Morte em Viena

(Carla ScalaEjcveS) #1

— Pergunte, apenas — disse Radek. — O máximo que ele pode
fazer é dizer não.


SHAMRON OBRIGOU Gabriel a permanecer em Israel até o primeiro
dia de depoimento de Radek e Gabriel, apesar de estar ansioso por voltar a
Veneza, aceitou relutante. Ele ficou no apartamento seguro perto das
Portas de Zion e acordava todas as manhãs ao som dos sinos da igreja do
bairro armênio. Sentava-se na sombra do terraço olhando as muralhas da
Cidade Velha e desfrutava o seu tempo com café e jornais. Seguia de perto o
caso Radek. Ficou contente por ver o nome de Shamron ligado à captura e
não o seu. Gabriel vivia no estrangeiro, sob uma identidade falsa e não
precisava que o seu verdadeiro nome fosse espalhado pela imprensa. Além
disso, depois de tudo o que Shamron tinha feito pelo seu país, merecia um
último dia de glória.
Conforme os dias passavam, lentamente, Gabriel percebeu que
Radek parecia, cada vez mais, um estranho. Apesar de abençoado com uma
memória quase fotográfica,
Gabriel lutava por se lembrar claramente da cara de Radek ou do
som da sua voz. Treblinka parecia algo saído de um pesadelo. Perguntou-se
se a sua mãe teria sentido o mesmo. Teria Radek permanecido nas divisões
da sua memória como um convidado indesejado, ou teria ela forçado a sua
memória para produzir a sua imagem na tela? Teria sido assim para todos
os que se tinham cruzado com um Mal tão perfeito?

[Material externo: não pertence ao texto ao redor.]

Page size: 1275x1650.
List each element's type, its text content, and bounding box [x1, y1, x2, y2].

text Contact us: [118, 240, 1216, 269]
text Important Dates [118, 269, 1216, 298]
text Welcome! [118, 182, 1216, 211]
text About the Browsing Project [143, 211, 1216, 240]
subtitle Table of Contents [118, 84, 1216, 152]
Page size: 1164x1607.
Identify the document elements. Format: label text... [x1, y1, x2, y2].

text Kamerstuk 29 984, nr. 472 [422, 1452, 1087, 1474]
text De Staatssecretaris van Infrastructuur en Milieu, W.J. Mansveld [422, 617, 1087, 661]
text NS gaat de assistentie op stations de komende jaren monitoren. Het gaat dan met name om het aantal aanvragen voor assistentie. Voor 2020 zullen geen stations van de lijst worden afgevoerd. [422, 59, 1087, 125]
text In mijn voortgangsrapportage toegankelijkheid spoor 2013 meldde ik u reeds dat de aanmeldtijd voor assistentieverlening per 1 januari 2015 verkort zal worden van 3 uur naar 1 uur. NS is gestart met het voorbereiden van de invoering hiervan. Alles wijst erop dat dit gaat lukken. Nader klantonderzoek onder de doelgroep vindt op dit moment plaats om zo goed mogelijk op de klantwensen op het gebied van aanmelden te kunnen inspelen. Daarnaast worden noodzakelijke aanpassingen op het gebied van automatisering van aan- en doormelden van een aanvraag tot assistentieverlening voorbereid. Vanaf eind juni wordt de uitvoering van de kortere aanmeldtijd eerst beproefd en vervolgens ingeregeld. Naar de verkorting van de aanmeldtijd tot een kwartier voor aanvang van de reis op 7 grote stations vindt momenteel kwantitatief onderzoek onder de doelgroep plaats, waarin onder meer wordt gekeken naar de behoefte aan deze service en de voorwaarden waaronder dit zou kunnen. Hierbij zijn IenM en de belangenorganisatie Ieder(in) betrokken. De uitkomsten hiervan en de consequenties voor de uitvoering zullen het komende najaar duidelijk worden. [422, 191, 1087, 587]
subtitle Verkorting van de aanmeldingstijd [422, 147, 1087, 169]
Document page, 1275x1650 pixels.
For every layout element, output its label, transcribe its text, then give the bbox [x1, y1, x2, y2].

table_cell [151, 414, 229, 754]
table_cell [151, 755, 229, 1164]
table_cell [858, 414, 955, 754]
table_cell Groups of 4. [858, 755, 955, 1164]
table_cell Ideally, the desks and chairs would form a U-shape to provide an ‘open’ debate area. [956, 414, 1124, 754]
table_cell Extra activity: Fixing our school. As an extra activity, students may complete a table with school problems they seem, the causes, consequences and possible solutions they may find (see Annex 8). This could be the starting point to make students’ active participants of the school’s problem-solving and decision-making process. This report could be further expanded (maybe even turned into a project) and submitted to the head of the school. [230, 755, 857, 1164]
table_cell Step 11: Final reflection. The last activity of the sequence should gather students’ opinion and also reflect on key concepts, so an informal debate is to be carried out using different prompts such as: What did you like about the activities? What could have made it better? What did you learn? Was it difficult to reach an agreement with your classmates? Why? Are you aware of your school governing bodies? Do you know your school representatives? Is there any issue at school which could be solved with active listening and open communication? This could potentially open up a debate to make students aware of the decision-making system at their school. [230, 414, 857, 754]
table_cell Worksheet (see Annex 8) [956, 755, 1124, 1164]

Talvez assim se
explicasse o silêncio que tinha dominado os sobreviventes. Talvez eles
tivessem sido piedosamente libertados da dor das suas memórias, como
meio de autopreservação. Uma ideia regressava-lhe constantemente ao
pensamento: se, naquele dia na Polônia, Radek tivesse morto a sua mãe em
vez das outras duas moças, ele nunca teria existido. Também ele começou a
sentir a culpa dos sobreviventes.
Ele só tinha a certeza de uma coisa: ainda não estava pronto para
esquecer. Assim, ficou contente quando um dos acólitos de Lev lhe ligou
uma tarde a perguntar se ele estaria disposto a escrever uma história
oficial do caso. Gabriel aceitou, desde que ele pudesse também criar uma
versão não censurada dos acontecimentos, para ser guardada nos arquivos
de Yad Vashem. Houve ainda alguma discussão sobre quando tal
documento poderia ser tornado público. Foi então definida uma data de
lançamento, quarenta anos, e Gabriel começou o trabalho.